One of the lesser-known perks of membership in showbiz’s top unions comes around Christmas/Hanukkah/Boxing Day, when moviegoers are standing in freezing theater lines to see the sudden bounty of quality movies. Packages start to arrive at your house, containing DVDs of many of those movies, “screeners” provided to industry insiders who will soon vote on these films for the Oscars, Golden Globes and other awards. As a member of the Screen Actors Guild, I’m one of those lucky union members.

So how did a kid from Negaunee – that’s in the Upper Peninsula, for all you foreigners – come to be passing official judgment on the work of Meryl Streep and Martin Scorsese? Because I know how to juggle.

Let me explain.

One summer I moved to Los Angeles, like many with crazy Hollywood dreams. On arrival, I of course needed work, but I’d just moved from a state with the highest unemployment in the country (Michigan) to a state with the second-highest unemployment in the country (California). It’s like being in the Arabian Desert and feeling thirsty, so you move to the Sahara.

I was couch-surfing at my friend Jenna Banko’s house in North Hollywood. She’d starred in a play of mine I’d written at Central Michigan University called “Coffeehouse Philosophy and the Pain It Causes,” about a person who goes into a coffee shop and kills everyone in it. She’d moved on from that world-famous play to working as a background actor for a small movie franchise you’ve probably never heard of, called “Pirates of the Caribbean.” With tales of extravagant costumes, incredible craft services (what civilians know as food), and the thrill of being on the same set as Johnny Depp, she convinced me to throw in an application to Central Casting. I did.

Long story short, Warner Brothers chose me from the pile to be a featured extra for an ABC show called “Pushing Daisies.” The booker asked me if I could juggle. I said yes. I added that I could juggle anything. They hired me.

After the call, I had the revelation that I’d said “anything.” And anything covers a lot. Including pins, chainsaws, bottles of acid, and wrapped up balls of barbed wire.

I had some preparation to do.

Luckily, I’d heard a recent Forest Whitaker interview where he spoke about getting his role in “The Color of Money.” They’d asked him if he had experience playing billiards and he said he did. Of course he didn’t. So he started playing billiards 14 hours a day, until he got pretty good. What stuck in my mind from that interview was that to be an actor, even a background actor, you have to be able to learn, fast.

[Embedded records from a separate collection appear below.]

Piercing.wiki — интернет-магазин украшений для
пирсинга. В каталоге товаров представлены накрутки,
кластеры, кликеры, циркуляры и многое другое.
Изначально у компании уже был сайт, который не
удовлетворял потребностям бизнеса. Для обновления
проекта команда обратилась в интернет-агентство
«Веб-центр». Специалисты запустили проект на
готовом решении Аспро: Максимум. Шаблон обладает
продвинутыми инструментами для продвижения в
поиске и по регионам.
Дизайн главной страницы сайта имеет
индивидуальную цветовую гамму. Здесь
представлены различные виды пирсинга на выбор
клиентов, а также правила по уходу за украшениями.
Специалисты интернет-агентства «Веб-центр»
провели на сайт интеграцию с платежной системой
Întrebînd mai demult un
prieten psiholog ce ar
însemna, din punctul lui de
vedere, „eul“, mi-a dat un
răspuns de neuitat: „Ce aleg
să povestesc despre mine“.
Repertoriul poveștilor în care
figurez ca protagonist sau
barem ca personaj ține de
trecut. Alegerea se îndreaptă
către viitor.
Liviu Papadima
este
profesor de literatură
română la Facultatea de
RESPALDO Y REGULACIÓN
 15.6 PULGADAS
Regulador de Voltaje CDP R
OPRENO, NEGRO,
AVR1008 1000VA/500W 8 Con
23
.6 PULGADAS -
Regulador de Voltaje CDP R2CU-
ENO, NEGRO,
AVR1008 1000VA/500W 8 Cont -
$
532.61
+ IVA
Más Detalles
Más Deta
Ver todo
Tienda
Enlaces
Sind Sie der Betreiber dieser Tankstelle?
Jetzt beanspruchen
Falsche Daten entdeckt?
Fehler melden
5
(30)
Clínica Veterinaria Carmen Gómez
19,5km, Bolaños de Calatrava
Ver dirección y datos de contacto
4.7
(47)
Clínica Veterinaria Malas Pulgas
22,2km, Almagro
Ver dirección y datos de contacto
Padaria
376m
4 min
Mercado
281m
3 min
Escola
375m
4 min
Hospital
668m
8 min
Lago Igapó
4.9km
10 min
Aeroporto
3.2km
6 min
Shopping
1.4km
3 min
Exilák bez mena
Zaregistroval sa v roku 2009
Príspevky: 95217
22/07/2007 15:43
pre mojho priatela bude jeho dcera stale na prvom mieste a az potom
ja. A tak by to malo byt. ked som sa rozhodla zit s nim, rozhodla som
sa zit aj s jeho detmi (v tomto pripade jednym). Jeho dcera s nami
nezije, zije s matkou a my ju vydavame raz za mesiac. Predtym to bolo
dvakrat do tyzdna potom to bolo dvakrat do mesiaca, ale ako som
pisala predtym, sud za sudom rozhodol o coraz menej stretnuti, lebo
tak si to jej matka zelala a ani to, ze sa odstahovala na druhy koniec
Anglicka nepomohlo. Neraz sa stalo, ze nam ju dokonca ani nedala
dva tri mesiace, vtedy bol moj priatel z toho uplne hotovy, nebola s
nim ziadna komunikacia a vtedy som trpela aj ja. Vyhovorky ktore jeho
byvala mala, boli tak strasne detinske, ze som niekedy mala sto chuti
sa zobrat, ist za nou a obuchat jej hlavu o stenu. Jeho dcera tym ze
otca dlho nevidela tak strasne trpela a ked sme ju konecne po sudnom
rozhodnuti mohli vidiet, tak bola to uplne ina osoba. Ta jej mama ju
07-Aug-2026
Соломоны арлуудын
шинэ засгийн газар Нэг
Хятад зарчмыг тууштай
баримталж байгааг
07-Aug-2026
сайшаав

I started juggling 12 hours a day. I treated it as a job. Because it was a job. And I got good, fast.

So good that I went from being just OK with three balls to being able to actually juggle three rings. I could throw one up high into the air, have it land on the tent they were using for filming, spin down and grab it before it landed while continuing to juggle. On a scale of one to 10, I’d give that a nine.

And that’s what got me my SAG card, Screen Actors Guild membership.

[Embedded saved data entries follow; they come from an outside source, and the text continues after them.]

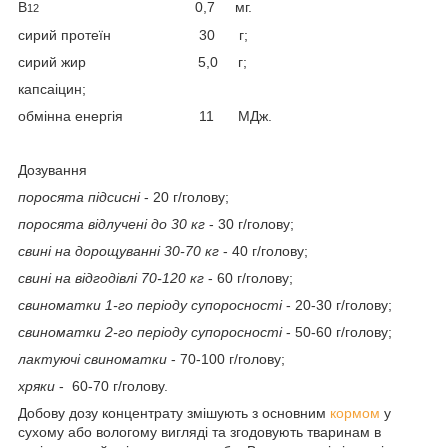
В
0,7 мг.
12
сирий протеїн 30 г;
сирий жир 5,0 г;
капсаіцин;
обмінна енергія 11 МДж.
Дозування
поросята підсисні
- 20 г/голову;
поросята відлучені до 30 кг
- 30 г/голову;
свині на дорощуванні 30-70 кг
- 40 г/голову;
свині на відгодівлі 70-120 кг
- 60 г/голову;
свиноматки 1-го періоду супоросності
- 20-30 г/голову;
свиноматки 2-го періоду супоросності
- 50-60 г/голову;
лактуючі свиноматки
- 70-100 г/голову;
хряки
- 60-70 г/голову.
Добову дозу концентрату змішують з основним
кормом
у
сухому або вологому вигляді та згодовують тваринам в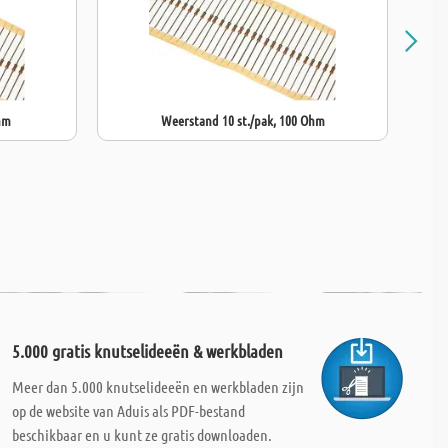
hm
Weerstand 10 st./pak, 100 Ohm
5.000 gratis knutselideeën & werkbladen
Meer dan 5.000 knutselideeën en werkbladen zijn
op de website van Aduis als PDF-bestand
beschikbaar en u kunt ze gratis downloaden.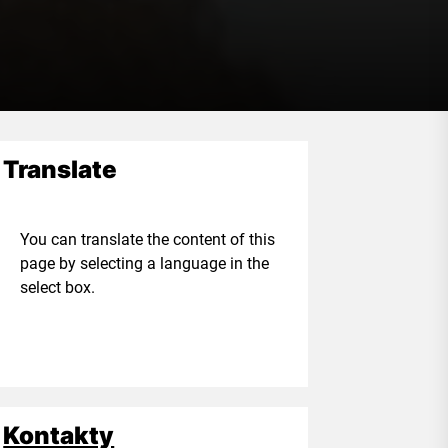
Translate
ou can translate the content of this
age by selecting a language in the
elect box.
Kontakty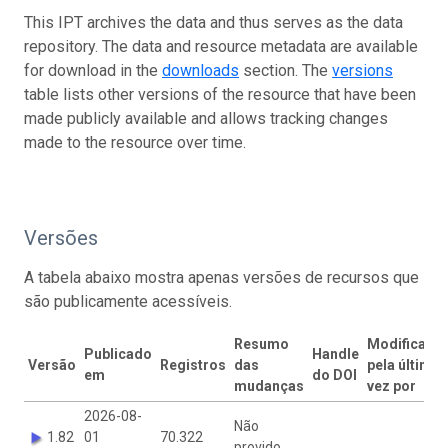
This IPT archives the data and thus serves as the data
repository. The data and resource metadata are available
for download in the
downloads
section. The
versions
table lists other versions of the resource that have been
made publicly available and allows tracking changes
made to the resource over time.
Versões
A tabela abaixo mostra apenas versões de recursos que
são publicamente acessíveis.
Resumo
Modificado
Publicado
Handle
Versão
Registros
das
pela última
em
do DOI
mudanças
vez por
2026-08-
Não
1.82
01
70.322
provido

The theater major actors I knew from CMU didn’t even have that. And I got it within weeks of my arrival, because of dumb luck and the advice of Forest Whitaker.

And now, every winter, I have the pleasure of getting the best films of the year delivered to my house, where I get to analyze which actor put in the best work to earn my vote.

It’s fun. I love it. God bless SAG/AFTRA. It’s a perfect blend of Christmas, the arts, and democracy.